Development and application of advanced analytical procedures to assess the quality of relevant food product categories in the national context and corresponding analogues implemented according to task 4.1.1 and 4.1.2

Task 4.2.2.

In depth characterization of the new products using different approaches (including omics techniques) to get their unique fingerprint (e.g., foodome evaluation) and to compare it to corresponding benchmark.

Task 4.4.1.

Prototyping of new sustainable and healthy products to meet consumer needs in terms of nutritional and functional targets, but also sensory characteristics and convenience, thus increasing adoption in the long term by promoting exploitation of the previous implemented approaches (see WP4.1, WP4.2) to develop new pilot food products (food design) also in connection with start-up acceleration programmes (activities are also in connection with Spoke 3).

Project deliverables

D4.1.1.1.

Selection of raw materials/ingredients with improved nutritional characteristics and limited undesirable components (M12)

D4.2.1.2.

Application of foodomic approaches for the assessment of composition parameters in at least one existing (M24), two reformulated (M32) and implemented (M36) products of each food category according to task 4.1.1. and 4.1.2.

D4.2.2.2.

Application of advanced analytical procedures for the assessment of composition parameters in at least one existing, reformulated and implemented product of each food category according to task 4.1.1. and 4.1.2. (M30)

D4.4.1.1.

Scouting and evaluation of existing prototypes of sustainable and healthy products (M12)

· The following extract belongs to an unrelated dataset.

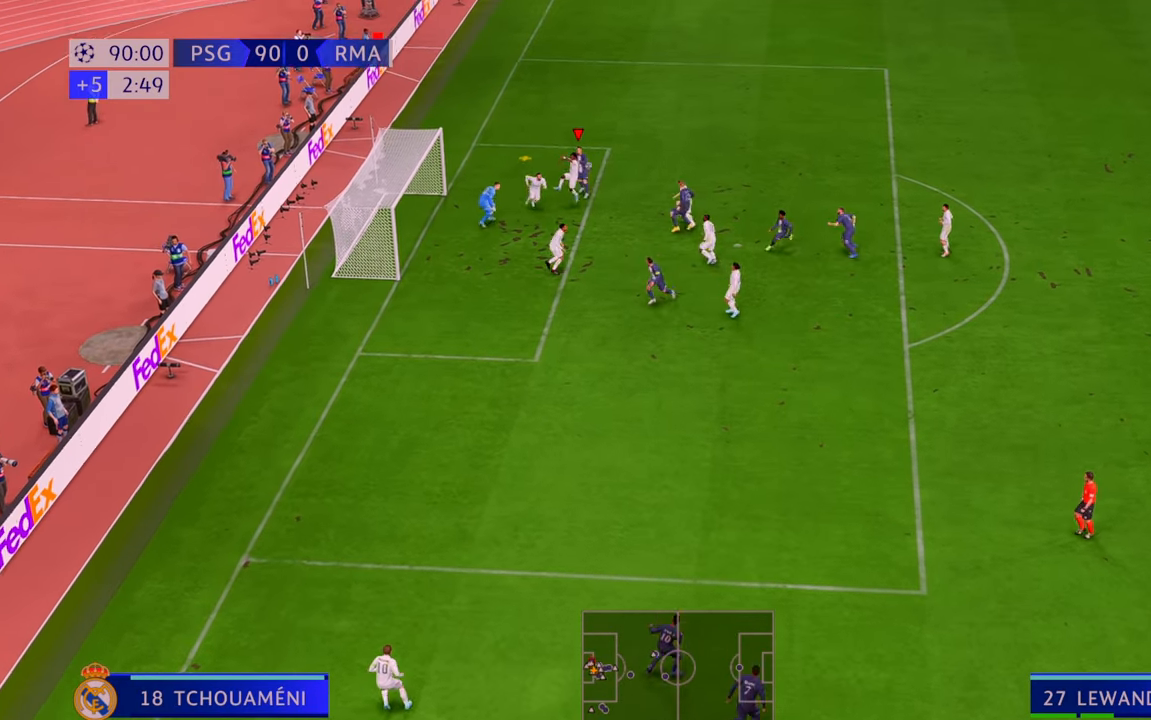
{"buttons": [], "left_stick": "left", "right_stick": "center", "events": []}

Interaction with other spokes

Spoke 03

Food safety of traditional and novel foods

Spoke 02

Smart and circular food system and distribution

State of the art

Fermented foods are defined as those foods or beverages produced through controlled microbial growth, and the conversion of food components through enzymatic action. Fermentation leads to an organoleptic change and favors the food conservation. Nowadays, the fermented food industry is aimed to develop new functional foods with improved nutritional and healthy properties and a longer shelf-life. In this context, metabolomics, i.e. the study of small molecules of a biological system, represents an important tool for the characterization of new fermented foods and for the study of their properties. NMR spectroscopy and FT-ICR MS allow to obtain in a single experiment a comprehensive characterization of an entire food matrix as a mixture of components without their separation. It is also possible to monitor a process, such as a fermentation process, to deeply understand how it does work and how it is possible its better exploitation.

Operation plan

The research will involve different activities as reported below.
1. Selection of fermented beverages or fermentation process to be investigated.
2. Beverage freeze-drying and storing at -20°C until the untargeted analysis.
3. NMR metabolomic characterization of the fermented beverage to identify and quantify the main class of secondary metabolites, such as sugars, organic acids, amino acids, etc.
4. FT-ICR MS analysis to maximize the coverage of the beverage chemical profile.
5. The HPLC-PDA analysis of targeted compound classes that are of interest for each selected beverage will be also performed.
6. In order to study the fermentation process, it is possible to repeat the sample analysis during the fermentation, quantifying the same metabolites as above.
7. Application of statistical analysis to find the diagnostic metabolites and investigate the fermentation process.

Expected results

1) Development of a metabolomics protocol to investigate different fermentation process.

2) Starting from the chemical profile, the elucidation of the microbial interaction existing in a symbiotic system will be carried out, in order to increase the reproducibility of the beverage production process and enhance its nutritional properties.

3) Preparation/Setup of a database of peculiar metabolites of fermented foods.